Une offre de reprise examinée lundi dernier permettrait aux actionnaires d’engager le rachat de leur entreprise d’ameublement, en supprimant près d’un millier d’emplois.
Si la décision définitive ne sera pas
prononcée avant le 14 septembre, il existe peu de doutes quant à l’issue
du jugement pour l’entreprise Alinéa. Lundi, la candidature de l’unique
repreneur potentiel de la firme d’ameublement, qui n’est autre que celle de
l’actuel propriétaire, Alexis Mulliez, et l’Association familiale Mulliez
(AFM), a été examinée par le tribunal de commerce de Marseille.
Une opération immobilière en cause
« Il ne faut pas avoir trop d’espoir », estime Eddy Chhlang, délégué CGT dans l’entreprise, « nous
allons perdre 1 000 emplois, parce qu’il n’y a pas d’autre alternative
pour la marque que celle proposée par les actuels actionnaires ». Alinéa
est l’une des principales firmes d’ameublement en France. Avec
1 800 employés et 26 magasins, dont 4 franchisés, la firme avait
dû faire face à de sévères difficultés depuis l’arrivée de la famille Mulliez
aux commandes de l’entreprise, en 2017. Dans un rapport confidentiel du
tribunal consulté par Libération, les experts dénoncent
d’ailleurs avec sévérité les choix de la direction qui ont contribué à
fragiliser l’entreprise au cours des dernières années. Une opération
immobilière visant à céder la propriété de ses murs à l’entreprise Aline Immo
est notamment en cause. Cette dernière aurait privé l’entreprise de ressources
financières importantes en cas de difficulté. Même si, lorsque la société a été
placée en redressement judiciaire, en mai dernier, la direction a préféré
blâmer la crise des gilets jaunes et les manifestations anti-réforme des retraites.

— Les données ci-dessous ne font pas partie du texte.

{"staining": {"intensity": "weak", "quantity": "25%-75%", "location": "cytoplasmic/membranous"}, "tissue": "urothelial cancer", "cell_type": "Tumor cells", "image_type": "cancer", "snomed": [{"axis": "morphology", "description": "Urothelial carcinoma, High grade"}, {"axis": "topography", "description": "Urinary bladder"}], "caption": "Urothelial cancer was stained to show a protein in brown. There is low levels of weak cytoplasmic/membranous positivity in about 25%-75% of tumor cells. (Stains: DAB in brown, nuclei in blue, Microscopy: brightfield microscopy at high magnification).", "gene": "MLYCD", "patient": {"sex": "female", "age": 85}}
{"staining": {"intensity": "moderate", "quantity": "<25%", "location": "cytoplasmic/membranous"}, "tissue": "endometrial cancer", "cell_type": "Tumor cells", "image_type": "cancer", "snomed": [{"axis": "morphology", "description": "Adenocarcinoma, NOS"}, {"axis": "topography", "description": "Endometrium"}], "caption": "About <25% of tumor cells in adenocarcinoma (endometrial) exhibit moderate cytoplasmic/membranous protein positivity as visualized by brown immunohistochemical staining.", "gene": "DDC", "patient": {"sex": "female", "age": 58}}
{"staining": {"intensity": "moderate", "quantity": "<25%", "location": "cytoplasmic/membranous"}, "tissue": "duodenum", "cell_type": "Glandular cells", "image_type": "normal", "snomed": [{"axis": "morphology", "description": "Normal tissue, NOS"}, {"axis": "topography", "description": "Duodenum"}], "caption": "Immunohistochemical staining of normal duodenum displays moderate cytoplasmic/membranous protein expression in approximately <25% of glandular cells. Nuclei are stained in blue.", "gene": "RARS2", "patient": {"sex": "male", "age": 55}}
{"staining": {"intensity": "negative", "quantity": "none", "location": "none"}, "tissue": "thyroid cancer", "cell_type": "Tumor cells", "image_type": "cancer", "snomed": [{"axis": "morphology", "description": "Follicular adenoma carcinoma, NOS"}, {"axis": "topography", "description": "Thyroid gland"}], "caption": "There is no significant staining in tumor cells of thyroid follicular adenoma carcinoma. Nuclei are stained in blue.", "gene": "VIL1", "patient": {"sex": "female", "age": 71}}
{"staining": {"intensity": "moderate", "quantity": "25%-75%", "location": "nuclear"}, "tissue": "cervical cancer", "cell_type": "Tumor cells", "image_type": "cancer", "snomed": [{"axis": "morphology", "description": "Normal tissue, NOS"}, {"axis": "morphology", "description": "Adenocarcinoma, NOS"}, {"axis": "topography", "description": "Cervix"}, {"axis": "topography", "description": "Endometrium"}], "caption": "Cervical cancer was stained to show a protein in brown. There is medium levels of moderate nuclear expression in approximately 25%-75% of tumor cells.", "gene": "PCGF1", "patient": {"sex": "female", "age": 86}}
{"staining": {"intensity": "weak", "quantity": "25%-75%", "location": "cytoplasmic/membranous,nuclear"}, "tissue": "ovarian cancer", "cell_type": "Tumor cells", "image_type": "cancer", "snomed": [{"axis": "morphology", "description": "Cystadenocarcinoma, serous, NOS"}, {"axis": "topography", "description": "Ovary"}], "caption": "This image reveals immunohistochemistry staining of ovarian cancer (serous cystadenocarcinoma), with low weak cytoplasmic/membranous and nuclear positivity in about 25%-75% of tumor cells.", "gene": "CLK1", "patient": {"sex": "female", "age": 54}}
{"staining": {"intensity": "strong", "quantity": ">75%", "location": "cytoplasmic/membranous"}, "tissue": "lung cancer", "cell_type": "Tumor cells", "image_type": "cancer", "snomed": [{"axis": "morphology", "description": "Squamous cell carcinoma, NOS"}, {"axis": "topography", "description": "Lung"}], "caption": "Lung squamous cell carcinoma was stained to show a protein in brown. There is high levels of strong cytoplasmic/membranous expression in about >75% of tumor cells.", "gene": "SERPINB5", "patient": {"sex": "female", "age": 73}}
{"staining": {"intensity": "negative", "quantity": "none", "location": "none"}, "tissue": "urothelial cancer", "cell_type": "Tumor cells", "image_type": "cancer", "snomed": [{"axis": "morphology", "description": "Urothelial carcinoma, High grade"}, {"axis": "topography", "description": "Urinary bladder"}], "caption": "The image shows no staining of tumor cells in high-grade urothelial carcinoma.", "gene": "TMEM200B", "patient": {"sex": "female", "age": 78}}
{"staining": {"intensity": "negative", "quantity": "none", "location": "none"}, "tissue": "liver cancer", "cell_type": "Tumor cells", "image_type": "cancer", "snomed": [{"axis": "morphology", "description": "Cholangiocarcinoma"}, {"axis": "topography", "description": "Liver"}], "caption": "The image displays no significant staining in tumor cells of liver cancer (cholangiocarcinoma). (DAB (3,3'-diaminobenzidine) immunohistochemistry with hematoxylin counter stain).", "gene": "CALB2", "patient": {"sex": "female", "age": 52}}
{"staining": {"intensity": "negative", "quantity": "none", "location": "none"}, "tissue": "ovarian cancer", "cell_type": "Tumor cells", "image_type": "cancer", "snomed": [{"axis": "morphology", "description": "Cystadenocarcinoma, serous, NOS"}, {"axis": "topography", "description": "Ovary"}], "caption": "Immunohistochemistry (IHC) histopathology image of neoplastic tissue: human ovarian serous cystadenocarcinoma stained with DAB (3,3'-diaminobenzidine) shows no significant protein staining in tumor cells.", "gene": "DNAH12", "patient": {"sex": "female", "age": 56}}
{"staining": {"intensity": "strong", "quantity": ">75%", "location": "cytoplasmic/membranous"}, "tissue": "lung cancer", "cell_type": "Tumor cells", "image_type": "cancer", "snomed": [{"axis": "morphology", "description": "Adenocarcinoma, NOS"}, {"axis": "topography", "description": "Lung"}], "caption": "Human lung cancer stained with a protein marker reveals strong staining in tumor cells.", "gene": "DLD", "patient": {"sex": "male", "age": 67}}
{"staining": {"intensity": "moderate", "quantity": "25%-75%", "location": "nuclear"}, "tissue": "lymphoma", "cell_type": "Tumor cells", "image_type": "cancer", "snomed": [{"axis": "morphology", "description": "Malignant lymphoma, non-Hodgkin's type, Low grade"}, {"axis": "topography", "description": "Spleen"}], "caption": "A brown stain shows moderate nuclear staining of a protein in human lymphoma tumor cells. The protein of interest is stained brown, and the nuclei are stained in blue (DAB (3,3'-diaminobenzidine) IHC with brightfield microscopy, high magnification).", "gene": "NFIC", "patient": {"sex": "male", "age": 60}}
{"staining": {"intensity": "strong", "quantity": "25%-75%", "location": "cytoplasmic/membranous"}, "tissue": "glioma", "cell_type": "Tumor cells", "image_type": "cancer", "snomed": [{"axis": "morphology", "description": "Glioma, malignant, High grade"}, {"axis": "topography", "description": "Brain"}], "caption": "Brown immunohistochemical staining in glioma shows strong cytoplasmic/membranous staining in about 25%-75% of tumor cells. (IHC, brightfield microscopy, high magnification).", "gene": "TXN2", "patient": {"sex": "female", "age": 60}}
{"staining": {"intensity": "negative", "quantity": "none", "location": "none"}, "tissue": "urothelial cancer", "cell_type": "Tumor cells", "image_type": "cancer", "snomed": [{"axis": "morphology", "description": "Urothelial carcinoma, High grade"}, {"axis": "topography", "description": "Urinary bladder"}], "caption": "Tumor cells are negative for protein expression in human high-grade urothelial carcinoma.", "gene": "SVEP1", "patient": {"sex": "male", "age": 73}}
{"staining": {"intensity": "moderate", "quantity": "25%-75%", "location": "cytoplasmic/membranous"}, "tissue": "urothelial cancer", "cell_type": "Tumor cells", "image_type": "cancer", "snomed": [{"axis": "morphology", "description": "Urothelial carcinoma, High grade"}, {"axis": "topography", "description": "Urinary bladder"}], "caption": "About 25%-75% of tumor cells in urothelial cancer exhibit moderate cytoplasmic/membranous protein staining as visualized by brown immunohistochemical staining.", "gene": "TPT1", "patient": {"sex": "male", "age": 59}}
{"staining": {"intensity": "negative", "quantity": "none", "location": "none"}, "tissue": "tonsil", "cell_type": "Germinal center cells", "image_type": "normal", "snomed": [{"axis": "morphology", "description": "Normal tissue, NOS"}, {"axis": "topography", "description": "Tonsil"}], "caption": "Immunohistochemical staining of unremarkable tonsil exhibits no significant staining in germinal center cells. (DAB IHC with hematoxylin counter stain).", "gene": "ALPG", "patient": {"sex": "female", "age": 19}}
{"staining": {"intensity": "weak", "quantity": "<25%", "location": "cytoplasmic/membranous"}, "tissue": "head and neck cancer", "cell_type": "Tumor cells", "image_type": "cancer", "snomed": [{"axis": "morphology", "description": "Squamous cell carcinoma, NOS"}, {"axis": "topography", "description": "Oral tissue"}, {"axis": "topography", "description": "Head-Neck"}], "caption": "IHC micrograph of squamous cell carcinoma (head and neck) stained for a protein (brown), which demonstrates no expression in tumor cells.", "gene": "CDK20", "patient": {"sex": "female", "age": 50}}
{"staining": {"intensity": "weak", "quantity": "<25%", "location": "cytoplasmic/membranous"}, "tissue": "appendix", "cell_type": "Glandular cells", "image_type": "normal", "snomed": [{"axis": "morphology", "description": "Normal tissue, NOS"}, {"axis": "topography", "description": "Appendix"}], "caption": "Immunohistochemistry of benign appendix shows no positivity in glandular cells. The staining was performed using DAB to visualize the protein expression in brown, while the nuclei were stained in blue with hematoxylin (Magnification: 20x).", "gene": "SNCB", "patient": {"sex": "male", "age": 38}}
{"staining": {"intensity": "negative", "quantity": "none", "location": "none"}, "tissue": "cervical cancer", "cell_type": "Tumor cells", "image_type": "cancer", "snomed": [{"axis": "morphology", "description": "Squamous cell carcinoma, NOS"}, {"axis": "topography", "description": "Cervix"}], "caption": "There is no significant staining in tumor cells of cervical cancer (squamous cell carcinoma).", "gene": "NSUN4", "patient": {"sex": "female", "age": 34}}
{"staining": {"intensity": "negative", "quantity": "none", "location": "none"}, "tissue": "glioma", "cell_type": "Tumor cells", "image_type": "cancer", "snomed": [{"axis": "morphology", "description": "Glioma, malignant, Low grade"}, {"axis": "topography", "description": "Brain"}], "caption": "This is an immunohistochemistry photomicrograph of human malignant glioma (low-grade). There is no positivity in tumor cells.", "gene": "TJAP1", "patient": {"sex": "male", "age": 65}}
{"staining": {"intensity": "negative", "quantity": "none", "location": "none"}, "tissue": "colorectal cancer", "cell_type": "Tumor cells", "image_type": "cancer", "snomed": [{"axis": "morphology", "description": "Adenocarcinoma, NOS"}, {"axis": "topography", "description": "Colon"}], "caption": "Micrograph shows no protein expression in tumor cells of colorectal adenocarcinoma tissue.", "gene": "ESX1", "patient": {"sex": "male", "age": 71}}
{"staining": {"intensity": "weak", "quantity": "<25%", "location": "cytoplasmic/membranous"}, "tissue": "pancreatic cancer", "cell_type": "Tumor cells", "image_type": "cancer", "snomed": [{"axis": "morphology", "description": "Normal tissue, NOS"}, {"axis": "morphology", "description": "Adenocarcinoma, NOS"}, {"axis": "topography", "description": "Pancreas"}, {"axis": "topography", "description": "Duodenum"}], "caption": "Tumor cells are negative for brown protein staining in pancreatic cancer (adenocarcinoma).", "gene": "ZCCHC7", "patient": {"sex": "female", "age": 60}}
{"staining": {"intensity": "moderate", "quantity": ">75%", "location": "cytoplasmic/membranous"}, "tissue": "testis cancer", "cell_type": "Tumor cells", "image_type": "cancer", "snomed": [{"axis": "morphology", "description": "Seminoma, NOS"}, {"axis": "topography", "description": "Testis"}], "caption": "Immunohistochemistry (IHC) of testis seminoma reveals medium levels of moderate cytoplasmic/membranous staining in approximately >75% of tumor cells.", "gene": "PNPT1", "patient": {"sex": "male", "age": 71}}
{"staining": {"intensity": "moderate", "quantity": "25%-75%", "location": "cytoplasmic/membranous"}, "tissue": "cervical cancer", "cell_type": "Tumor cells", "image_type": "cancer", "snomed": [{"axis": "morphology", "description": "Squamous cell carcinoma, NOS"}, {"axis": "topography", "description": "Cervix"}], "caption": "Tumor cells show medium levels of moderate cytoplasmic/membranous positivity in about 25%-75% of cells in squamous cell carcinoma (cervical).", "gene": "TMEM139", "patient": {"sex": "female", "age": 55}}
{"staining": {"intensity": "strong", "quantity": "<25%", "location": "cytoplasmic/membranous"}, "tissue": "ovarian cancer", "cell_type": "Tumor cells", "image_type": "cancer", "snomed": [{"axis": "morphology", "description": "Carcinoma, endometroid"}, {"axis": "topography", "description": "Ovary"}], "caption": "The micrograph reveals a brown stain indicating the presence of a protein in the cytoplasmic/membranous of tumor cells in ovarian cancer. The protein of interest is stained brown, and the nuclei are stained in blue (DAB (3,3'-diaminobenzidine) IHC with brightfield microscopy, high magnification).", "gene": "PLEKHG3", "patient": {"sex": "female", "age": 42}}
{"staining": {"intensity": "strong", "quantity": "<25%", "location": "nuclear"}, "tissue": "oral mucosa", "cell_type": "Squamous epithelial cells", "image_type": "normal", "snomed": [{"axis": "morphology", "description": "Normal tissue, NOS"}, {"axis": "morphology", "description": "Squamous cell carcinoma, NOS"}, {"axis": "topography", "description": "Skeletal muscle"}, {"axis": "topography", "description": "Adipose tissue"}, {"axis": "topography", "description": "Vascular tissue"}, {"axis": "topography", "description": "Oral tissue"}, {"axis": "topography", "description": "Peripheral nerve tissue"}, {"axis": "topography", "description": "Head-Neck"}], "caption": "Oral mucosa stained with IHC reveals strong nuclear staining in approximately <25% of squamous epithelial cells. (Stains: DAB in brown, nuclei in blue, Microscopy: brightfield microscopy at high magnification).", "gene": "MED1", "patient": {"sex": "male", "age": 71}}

Un décret d’aubaine pour la famille Mulliez
Dans cette situation, la crise sanitaire a
bon dos, et le futur rachat d’Alinéa distille comme un parfum d’aubaine pour
les actuels actionnaires. Cette offre de reprise a en effet été rendue possible
par l’ordonnance du 20 mai, qui autorise le propriétaire d’une entreprise
en faillite à la racheter devant le tribunal de commerce. Résultat d’une
politique destinée à limiter les retombées négatives de l’après-Covid, ce
mécanisme permettrait, selon le gouvernement, de limiter la casse dans les
secteurs durement touchés par la crise sanitaire. Mais les dirigeants d’Alinéa
semblent profiter de cet outil pour restructurer à peu de frais l’entreprise
endettée, mettant du même coup un millier d’emplois en jeu. Une nouvelle qui
passe mal pour les salariés, sachant que le patrimoine familial des Mulliez,
sixième fortune de France, est estimé à 26 milliards d’euros par le
magazine Challenges.
Quel avenir pour les salariés d’Alinéa ?
Pour le délégué syndical CGT, il n’y a pas de quoi
être optimiste. « Avec seulement 9 magasins conservés, on peut
s’inquiéter de l’avenir de la firme par rapport aux autres concurrents. » De
son côté, la direction de l’entreprise affiche son désir de « réaffirmer
la marque et de la relancer » sur le secteur de l’ameublement. L’offre
formulée par Mulliez risque au contraire d’empêcher la progression de
l’entreprise face à ses plus gros concurrents, Ikea et Conforama. Quel avenir,
alors, pour les quelque 800 salariés que le plan de reprise aura
épargnés ? Une audience est prévue à l’été prochain, afin d’évaluer la
situation de l’entreprise au lendemain du plan de reprise.